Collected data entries
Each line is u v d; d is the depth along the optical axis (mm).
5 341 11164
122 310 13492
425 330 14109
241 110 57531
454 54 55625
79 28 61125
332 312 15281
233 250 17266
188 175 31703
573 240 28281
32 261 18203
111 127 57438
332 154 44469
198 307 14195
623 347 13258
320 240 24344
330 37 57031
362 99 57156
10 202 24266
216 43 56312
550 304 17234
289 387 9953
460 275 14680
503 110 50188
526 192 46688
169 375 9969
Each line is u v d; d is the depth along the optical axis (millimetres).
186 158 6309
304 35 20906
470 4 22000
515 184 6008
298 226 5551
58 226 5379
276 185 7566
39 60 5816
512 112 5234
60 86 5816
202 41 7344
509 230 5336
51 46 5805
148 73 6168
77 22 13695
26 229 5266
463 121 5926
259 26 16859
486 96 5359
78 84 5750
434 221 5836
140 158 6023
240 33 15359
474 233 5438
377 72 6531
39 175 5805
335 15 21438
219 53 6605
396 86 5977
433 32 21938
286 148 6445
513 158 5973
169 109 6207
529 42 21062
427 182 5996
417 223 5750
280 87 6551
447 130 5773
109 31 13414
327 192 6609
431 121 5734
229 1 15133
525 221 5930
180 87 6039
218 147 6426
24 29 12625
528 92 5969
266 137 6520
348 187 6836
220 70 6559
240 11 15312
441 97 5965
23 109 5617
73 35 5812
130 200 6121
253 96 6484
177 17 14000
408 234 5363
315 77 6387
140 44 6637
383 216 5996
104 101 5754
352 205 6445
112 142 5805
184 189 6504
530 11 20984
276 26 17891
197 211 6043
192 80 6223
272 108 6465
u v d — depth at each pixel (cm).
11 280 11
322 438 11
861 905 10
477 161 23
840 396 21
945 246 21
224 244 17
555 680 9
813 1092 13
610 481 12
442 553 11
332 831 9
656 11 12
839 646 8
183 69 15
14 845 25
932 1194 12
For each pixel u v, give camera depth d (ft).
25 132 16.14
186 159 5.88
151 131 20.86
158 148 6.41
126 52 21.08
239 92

TASK TO COMPLETE: All entries are to be printed once more, exactly as given.

TASK RESULT:
Each line is u v d; d is the depth along the optical axis (mm).
5 341 11164
122 310 13492
425 330 14109
241 110 57531
454 54 55625
79 28 61125
332 312 15281
233 250 17266
188 175 31703
573 240 28281
32 261 18203
111 127 57438
332 154 44469
198 307 14195
623 347 13258
320 240 24344
330 37 57031
362 99 57156
10 202 24266
216 43 56312
550 304 17234
289 387 9953
460 275 14680
503 110 50188
526 192 46688
169 375 9969
Each line is u v d; d is the depth along the optical axis (millimetres).
186 158 6309
304 35 20906
470 4 22000
515 184 6008
298 226 5551
58 226 5379
276 185 7566
39 60 5816
512 112 5234
60 86 5816
202 41 7344
509 230 5336
51 46 5805
148 73 6168
77 22 13695
26 229 5266
463 121 5926
259 26 16859
486 96 5359
78 84 5750
434 221 5836
140 158 6023
240 33 15359
474 233 5438
377 72 6531
39 175 5805
335 15 21438
219 53 6605
396 86 5977
433 32 21938
286 148 6445
513 158 5973
169 109 6207
529 42 21062
427 182 5996
417 223 5750
280 87 6551
447 130 5773
109 31 13414
327 192 6609
431 121 5734
229 1 15133
525 221 5930
180 87 6039
218 147 6426
24 29 12625
528 92 5969
266 137 6520
348 187 6836
220 70 6559
240 11 15312
441 97 5965
23 109 5617
73 35 5812
130 200 6121
253 96 6484
177 17 14000
408 234 5363
315 77 6387
140 44 6637
383 216 5996
104 101 5754
352 205 6445
112 142 5805
184 189 6504
530 11 20984
276 26 17891
197 211 6043
192 80 6223
272 108 6465
u v d — depth at each pixel (cm).
11 280 11
322 438 11
861 905 10
477 161 23
840 396 21
945 246 21
224 244 17
555 680 9
813 1092 13
610 481 12
442 553 11
332 831 9
656 11 12
839 646 8
183 69 15
14 845 25
932 1194 12
For each pixel u v, give camera depth d (ft).
25 132 16.14
186 159 5.88
151 131 20.86
158 148 6.41
126 52 21.08
239 92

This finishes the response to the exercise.